Work to complete
Reproduce the entries exactly and omit the pictures.

Dataset content
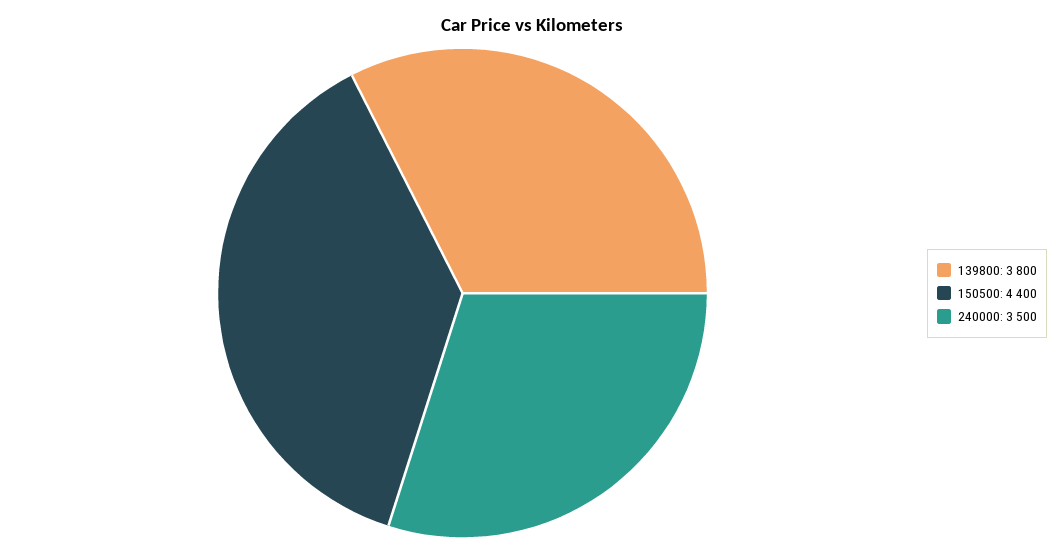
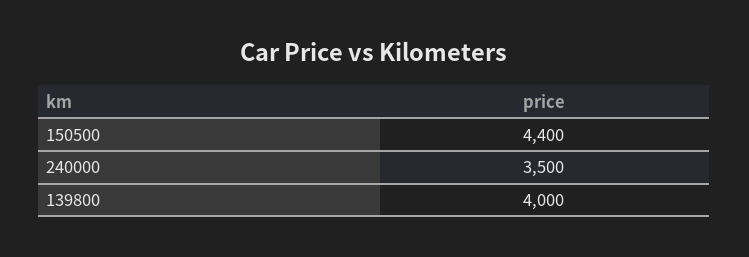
  {
-   "139800": 3800,
+   "139800": 4000,
    "150500": 4400,
    "240000": 3500
  }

Written reply
  {
-   "139800": 3800,
+   "139800": 4000,
    "150500": 4400,
    "240000": 3500
  }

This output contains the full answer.